Collected data:
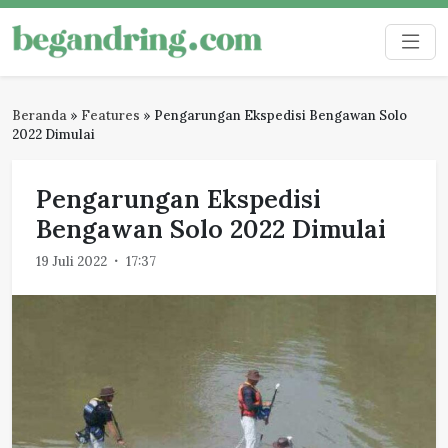
Skip
to
Begandring
Menjaga ingatan untuk masa depan
content
Beranda
»
Features
»
Pengarungan Ekspedisi Bengawan Solo
2022 Dimulai
Pengarungan Ekspedisi
Bengawan Solo 2022 Dimulai
19 Juli 2022
17:37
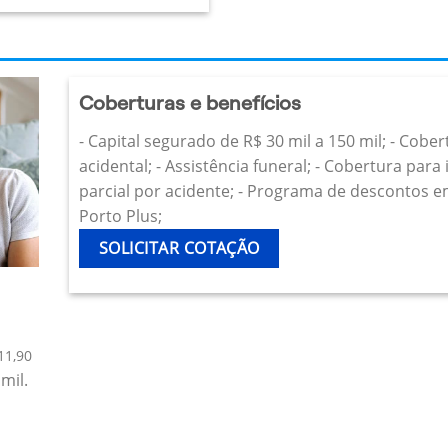
Coberturas e benefícios
- Capital segurado de R$ 30 mil a 150 mil; - Cobe
acidental; - Assistência funeral; - Cobertura par
parcial por acidente; - Programa de descontos e
Porto Plus;
SOLICITAR COTAÇÃO
11,90
mil.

* [PROBLEM]: Leave every picture out and write out, word for word, the lines from the one that contains "Pengarungan Ekspedisi Bengawan Solo" through the last line of the records.

* [PROBLEM SOLUTION]:
Pengarungan Ekspedisi Bengawan Solo
2022 Dimulai
Pengarungan Ekspedisi
Bengawan Solo 2022 Dimulai
19 Juli 2022
17:37
Coberturas e benefícios
- Capital segurado de R$ 30 mil a 150 mil; - Cobe
acidental; - Assistência funeral; - Cobertura par
parcial por acidente; - Programa de descontos e
Porto Plus;
SOLICITAR COTAÇÃO
11,90
mil.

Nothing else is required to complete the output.